D6.1 Vendor Specific AI Models
Deliverable 6.1, led by partner RADBOUDUMC, titled ”Development of Vendor-Specific AI Models,” describes the work performed in Tasks 6.1, 6.2, and 6.3 in WP6. Task 6.1 describes the ”Prospective data
upload to the platform” (Leader: RADBOUDUMC, Participants: FPO, FCHAMPALIMAUD, HULAFE,
UNIPI, IPC, HACETTEPE, GAONA St Savvas, RMH, QUIRONSALUD, IDIBGI, JCC, NCI)”. Task 6.2
describes the ”Deep learning methods for semi-automatic segmentation” (Leader: QUIBIM, Participants:
ADVANTIS, FORTH, FCHAMPALIMAUD). Task 6.3 describes the ”Development of vendor-specific models
for diagnostics, prognosis, and treatment” (Leader: RADBOUDUMC, Participants: FCHAMPALIMAUD,
FPO, HULAFE). The work performed significantly contributes to achieving especially three of seven objectives:
1 ”Develop a comprehensive data resource related to prostate cancer for clinical care, research and
innovation.”
3 ”Develop and Deploy Novel AI Models to Address the Unanswered Clinical Questions regarding
Prostate Cancer Management across the Disease Continuum.”
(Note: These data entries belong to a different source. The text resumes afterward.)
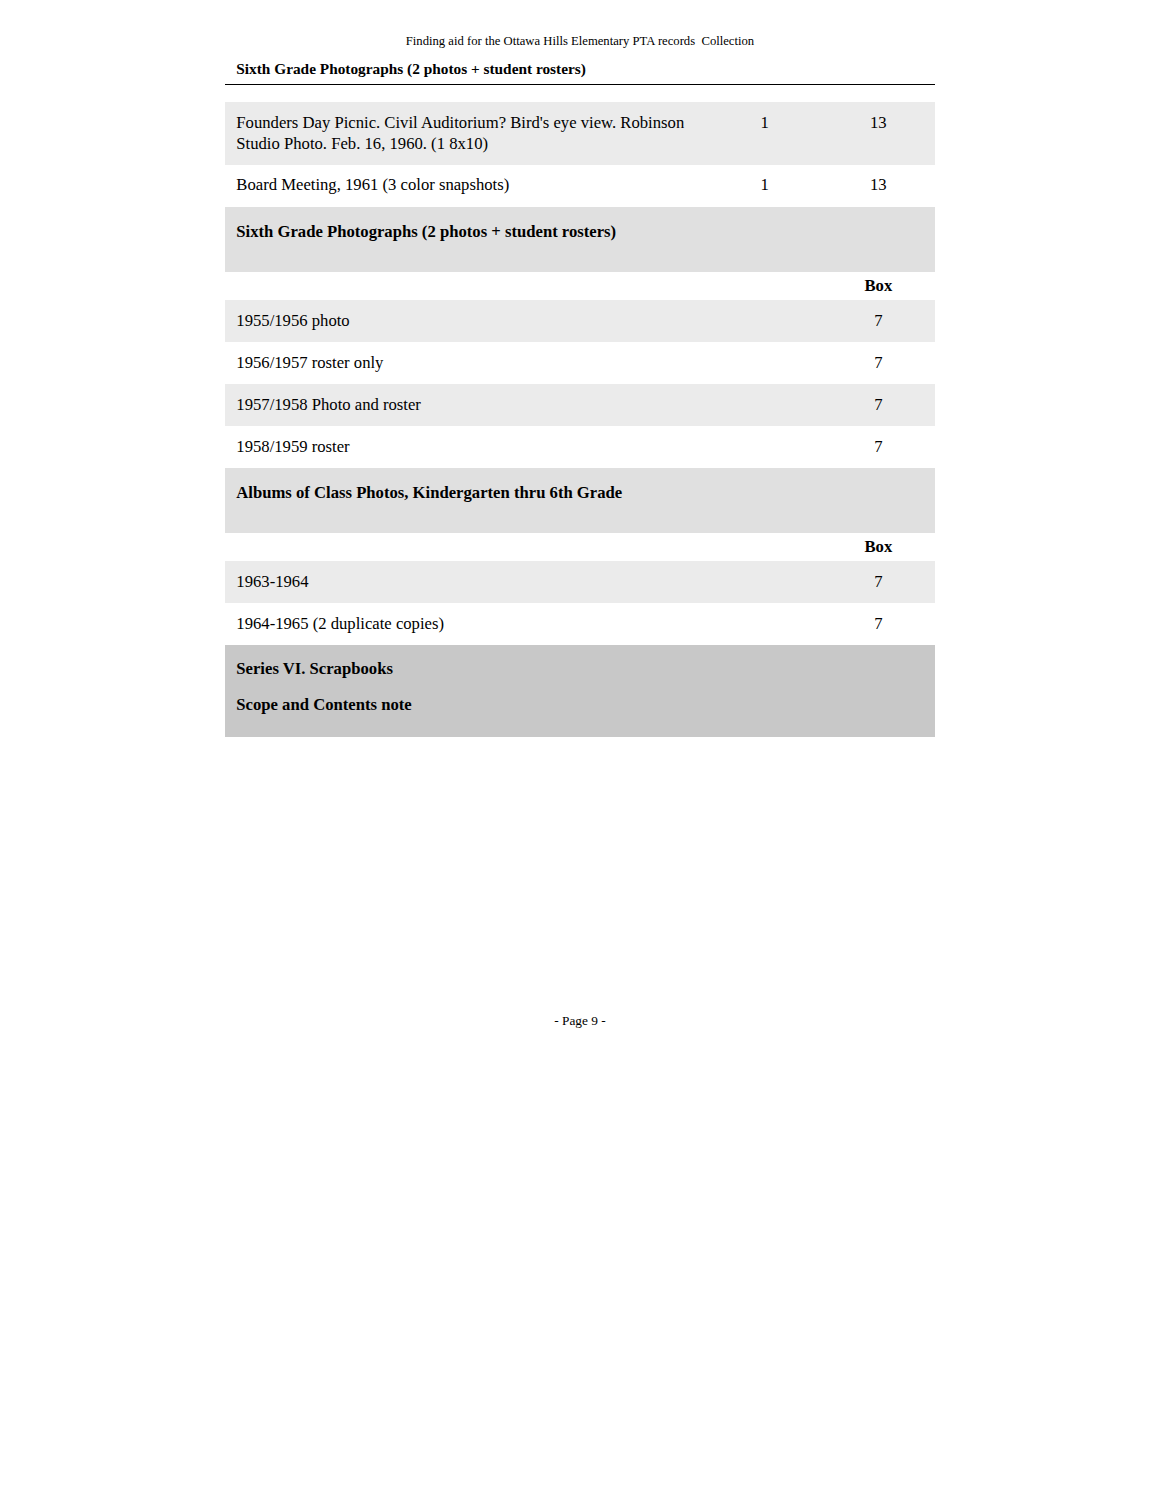Finding aid for the Ottawa Hills Elementary PTA records Collection
Sixth Grade Photographs (2 photos + student rosters)
| Founders Day Picnic. Civil Auditorium? Bird's eye view. Robinson Studio Photo. Feb. 16, 1960. (1 8x10) | 1 | 13 |
| Board Meeting, 1961 (3 color snapshots) | 1 | 13 |
| Sixth Grade Photographs (2 photos + student rosters) |
| | | Box |
| 1955/1956 photo | | 7 |
| 1956/1957 roster only | | 7 |
| 1957/1958 Photo and roster | | 7 |
| 1958/1959 roster | | 7 |
| Albums of Class Photos, Kindergarten thru 6th Grade |
| | | Box |
| 1963-1964 | | 7 |
| 1964-1965 (2 duplicate copies) | | 7 |
| Series VI. Scrapbooks |
| Scope and Contents note |
- Page 9 -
5 ”Validate, verify and explain or interpret the performance of AI models in order to increase trust and
render them applicable in clinical practice.”
The WP6 concept is to collect and apply prospective data for two purposes. Firstly, prospective, perdevice/center data allows for fine-tuning of trained AI master models (WP5) to a specific center or device
that is hypothesized to optimize performance. Secondly, prospective data is new data that allows for robust
validation of developed AI and segmentation models (WP5) on unseen data.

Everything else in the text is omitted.